Article:
━━━━
Dave, It's going to be a little difficult for you to accept new information when you still believe no statistical edges exist in the marketplace. Before commenting further, ask yourself how you came to that conclusion and why you continue to believe such. It may help if you actually outlined your reasoning here. You've mentioned before that the onus of proof rests on me. I have shown you numerous threads (and even posted a few simple edges myself in other threads) that outline positive expectancy strategies. Again, what was/is the reasoning behind your conclusions? Please post examples, not opinions. Mike
You have demonstrated no edges, you are lying. All you have done is to claim such edges exist with vague references to absurd setups. You are welcome to post the links to those examples of edges because I have seen none worth mentioning. If an edge exists, one could exploit it to geometrically increase profits using %kelly to the point that acts as a wealth-out effect to the market. Since nothing of that sort has happened, based on reductio ad absurdum I can claim such edges do not exist. It appears though that there may be fragile temporal edges that depend on position size. IMO, these do not differ from luck. An edge, is an edge, is an edge.
━━━━
Raw data:
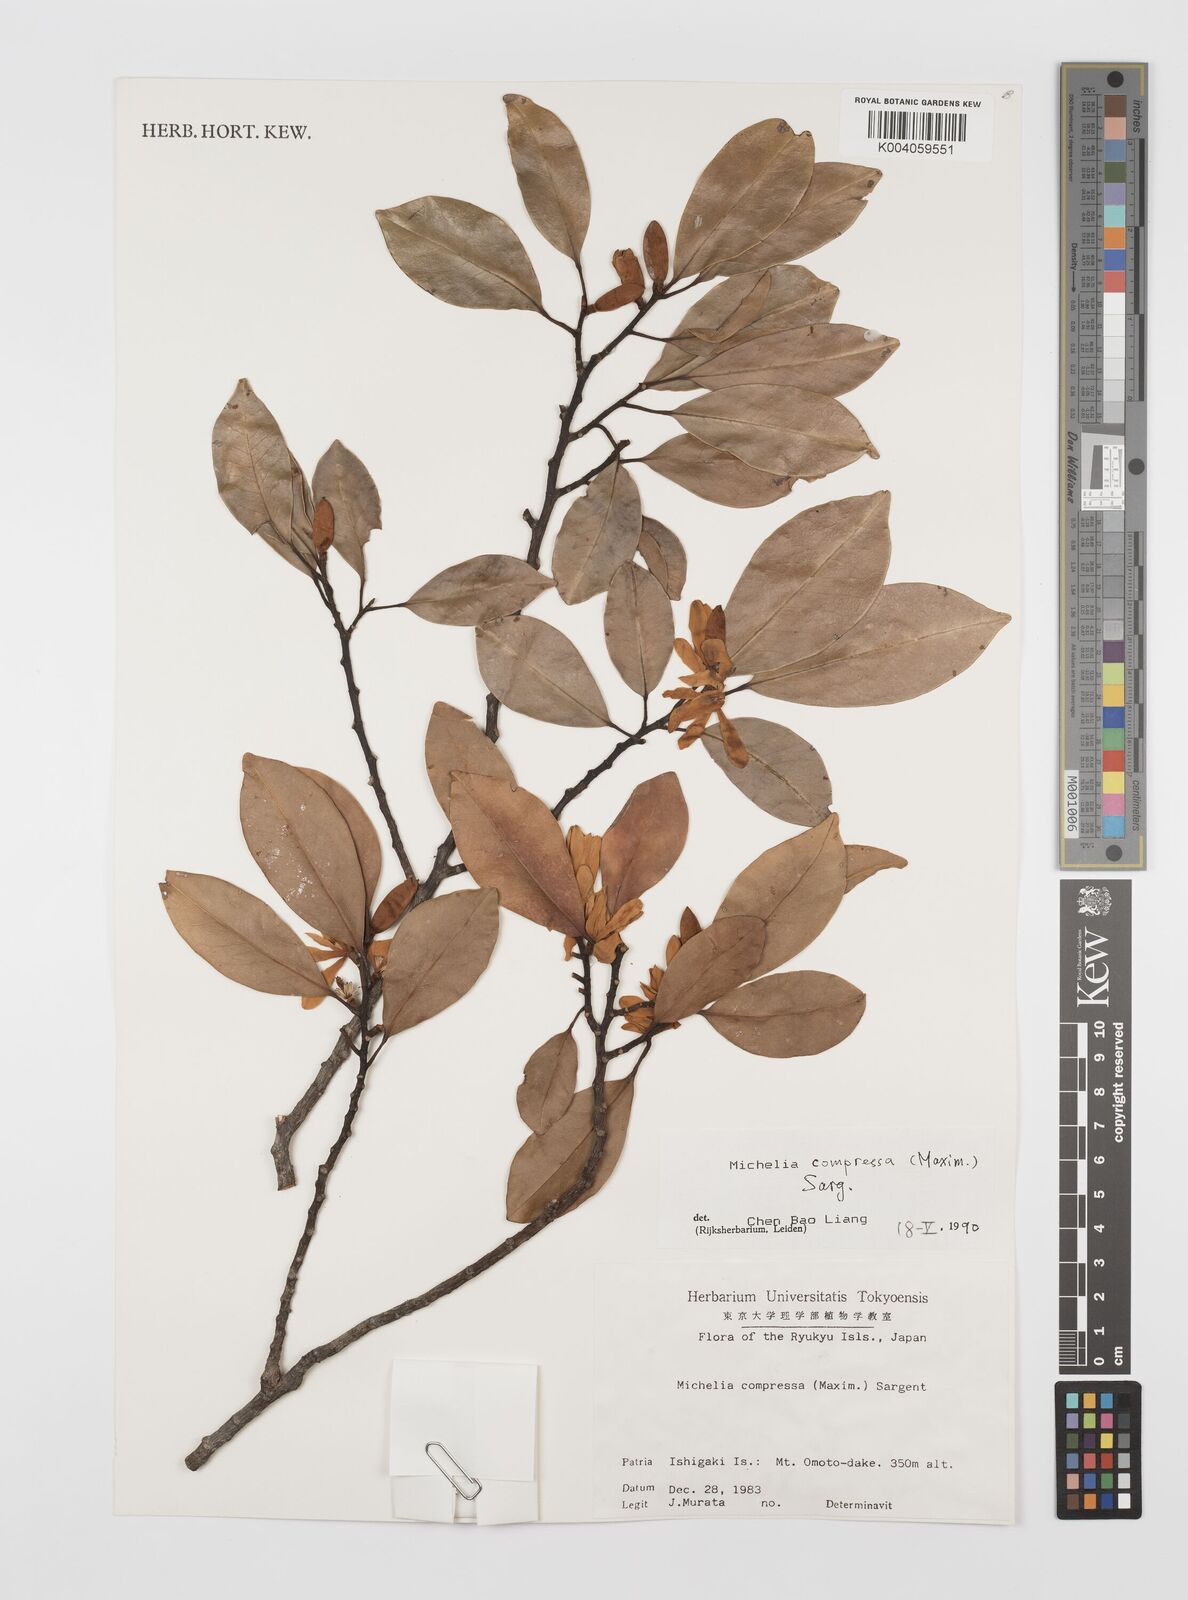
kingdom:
━━━━
Short problem A:
From the exchange about market edges, please quote each sentence of the second post (the one opening with "You have demonstrated no edges") that uses the word "edge" or "edges."
Short problem B:
Write the next part of the exchange about market edges, picking up right after its final sentence, "An edge, is an edge, is an edge."

Expected output A:
1. You have demonstrated no edges, you are lying.
2. All you have done is to claim such edges exist with vague references to absurd setups.
3. You are welcome to post the links to those examples of edges because I have seen none worth mentioning.
4. If an edge exists, one could exploit it to geometrically increase profits using %kelly to the point that acts as a wealth-out effect to the market.
5. Since nothing of that sort has happened, based on reductio ad absurdum I can claim such edges do not exist.
6. It appears though that there may be fragile temporal edges that depend on position size.
7. An edge, is an edge, is an edge.

Expected output B:
I thought I had made it pretty clear that this is NOT "the Van Tharp metric", it's a standard metric used in statistics for over a century. So, if your problem is that this is associated with Van Tharp, you need to just get over it. The main reason I brought up Tharp was to mention his point about some of the best traders having high numbers (presumably not from flipping coins, yadda, yadda, yadda, but from actual methodologies), meaning their trades were very consistent. I keep track of my trading method's number, but not to the exclusion of other numbers. Anyway, to your example, what if you flip it and take a system which tests as non-random and do the opposite of its signals and you end up with a system that tests as random when in fact you chose to make it seem random by doing the opposite of a non-random system? Point being that most things in statistics can be gamed somehow in some theoretical way (how else would the "lies, damn lies and statistics" saying have come about?), but the practical approach is to use them as the best approximations we have to measure whether something is substantive or illusory.
So, wait, Bill's idea, which was basically just the 180-degree opposite of my idea, and equally as likely (remember all that talk about "small, but non-zero probability") was some sort of stroke of insight, but my idea is "very stupid" or "crazy"? If you and bill want to mentally masturbate each other, have at it. Your comments grow less interesting with each passing one anyway.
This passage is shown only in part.